What are the main features of Apache Spark?

Performance: The key feature of Apache Spark is its Performance. With Apache Spark we can run programs up to 100 times faster than Hadoop MapReduce in memory and 10 times faster when running on disk, by reducing number of read / write to disk.  RDD helps to transparently store the data on memory and persist on disk upon need.

Ease of Use: Spark supports Java, Python, R, Scala etc. languages. So it makes it much easier to develop applications for Apache Spark.  It comes with a built-in set of over 80 high-level operators.

Integration with Hadoop and Existing Hadoop data: Spark can run independently of Hadoop and also it can run on Hadoop 2’s YARN cluster manager. It can read HBase and HDFS data.

Support for Advanced Analytics: Spark supports sophisticated analytics by seamlessly combining SQL queries, streaming data, and complex analytics such as machine learning and graph algorithms out-of-the-box.

Integrated Solution: In Spark we can create an integrated solution that combines the power of SQL, Streaming and data analytics.

Run Everywhere: Apache Spark can run on many platforms. It can run on Hadoop, Mesos, in Cloud or standalone. It can also connect to many data sources like HDFS, Cassandra, HBase, S3 etc.

Stream Processing: Apache Spark also supports real time stream processing. With Spark’s lightweight and yet powerful APIs, it’s easy to build Spark Streaming. Spark by way of lost work recovery and delivering exactly-once semantics out of box with no extra code and settings. Streaming data can be seamlessly integrated with historical data by re-using the same code for batch and stream processing. With real time streaming we can provide real time analytics solutions. This is very useful for real-time data.

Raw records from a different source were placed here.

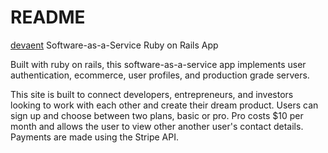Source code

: # README

[devaent](http://soutendijk.com) Software-as-a-Service Ruby on Rails App

Built with ruby on rails, this software-as-a-service app implements user authentication, 
ecommerce, user profiles, and production grade servers.


This site is built to connect developers, entrepreneurs, and investors looking to
work with each other and create their dream product. Users can sign up and choose
between two plans, basic or pro. Pro costs $10 per month and allows the user to view
other another user's contact details. Payments are made using the Stripe API.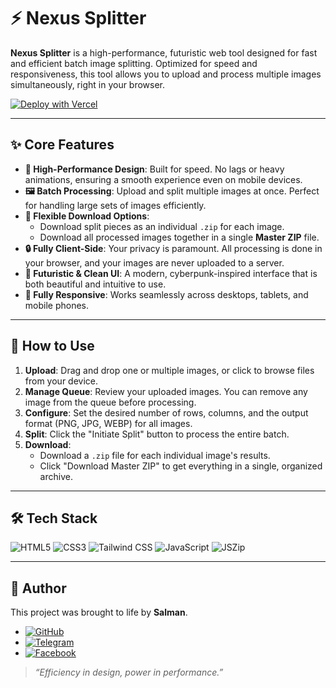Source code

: # ⚡ Nexus Splitter

**Nexus Splitter** is a high-performance, futuristic web tool designed for fast and efficient batch image splitting. Optimized for speed and responsiveness, this tool allows you to upload and process multiple images simultaneously, right in your browser.

[![Deploy with Vercel](https://vercel.com/button)](https://vercel.com/new/clone?repository-url=https%3A%2F%2Fgithub.com%2Fsalman-dev-app%2Fnexus-splitter)

---

## ✨ Core Features

-   **🚀 High-Performance Design**: Built for speed. No lags or heavy animations, ensuring a smooth experience even on mobile devices.
-   **🖼️ Batch Processing**: Upload and split multiple images at once. Perfect for handling large sets of images efficiently.
-   **📂 Flexible Download Options**:
    -   Download split pieces as an individual `.zip` for each image.
    -   Download all processed images together in a single **Master ZIP** file.
-   **🔒 Fully Client-Side**: Your privacy is paramount. All processing is done in your browser, and your images are never uploaded to a server.
-   **🤖 Futuristic & Clean UI**: A modern, cyberpunk-inspired interface that is both beautiful and intuitive to use.
-   **📱 Fully Responsive**: Works seamlessly across desktops, tablets, and mobile phones.

---

## 🚀 How to Use

1.  **Upload**: Drag and drop one or multiple images, or click to browse files from your device.
2.  **Manage Queue**: Review your uploaded images. You can remove any image from the queue before processing.
3.  **Configure**: Set the desired number of rows, columns, and the output format (PNG, JPG, WEBP) for all images.
4.  **Split**: Click the "Initiate Split" button to process the entire batch.
5.  **Download**:
    -   Download a `.zip` file for each individual image's results.
    -   Click "Download Master ZIP" to get everything in a single, organized archive.

---

## 🛠️ Tech Stack

![HTML5](https://img.shields.io/badge/-HTML5-E34F26?style=for-the-badge&logo=html5&logoColor=white)
![CSS3](https://img.shields.io/badge/-CSS3-1572B6?style=for-the-badge&logo=css3&logoColor=white)
![Tailwind CSS](https://img.shields.io/badge/-TailwindCSS-38B2AC?style=for-the-badge&logo=tailwind-css&logoColor=white)
![JavaScript](https://img.shields.io/badge/-JavaScript-F7DF1E?style=for-the-badge&logo=javascript&logoColor=black)
![JSZip](https://img.shields.io/badge/-JSZip-F7DF1E?style=for-the-badge&logo=javascript&logoColor=black&label=JSZip)

---

## 👤 Author

This project was brought to life by **Salman**.

-   [![GitHub](https://img.shields.io/badge/-GitHub-181717?style=for-the-badge&logo=github&logoColor=white)](https://github.com/salman-dev-app)
-   [![Telegram](https://img.shields.io/badge/-Telegram-2CA5E0?style=for-the-badge&logo=telegram&logoColor=white)](https://t.me/Otakuosenpai)
-  [![Facebook](https://img.shields.io/badge/-Facebook-3B5998?style=flat&logo=Facebook&logoColor=white)](https://www.facebook.com/share/17XvxrUj56/)
> *“Efficiency in design, power in performance.”*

What is a Resilient Distribution Dataset (RDD) in Apache Spark?

Resilient Distribution Dataset (RDD) is an immutable and partitioned collection of records. It is a distributed and resilient collection of records spread over many partitions. RDD hides the data partitioning and distribution behind the scenes.

Main features of RDD:

Distributed: Data in a RDD is distributed across multiple nodes.

Resilient: RDD is a fault-tolerant dataset. In case of node failure, Spark can re-compute data.

Immutable: Data in RDD cannot be modified after creation. But we can transform it using a Transformation.

Dataset: It is a collection of data similar to collections in Scala.


What is a Transformation in Apache Spark?

Transformation in Apache Spark is a lazy operation (not executed immediately) that can be applied to a RDD. Transformation functions produce a new Resilient Distributed Dataset. Once we call an action, transformation is executed. A Transformation does not change the input RDD. We can also create a pipeline of certain Transformations to create a Data flow.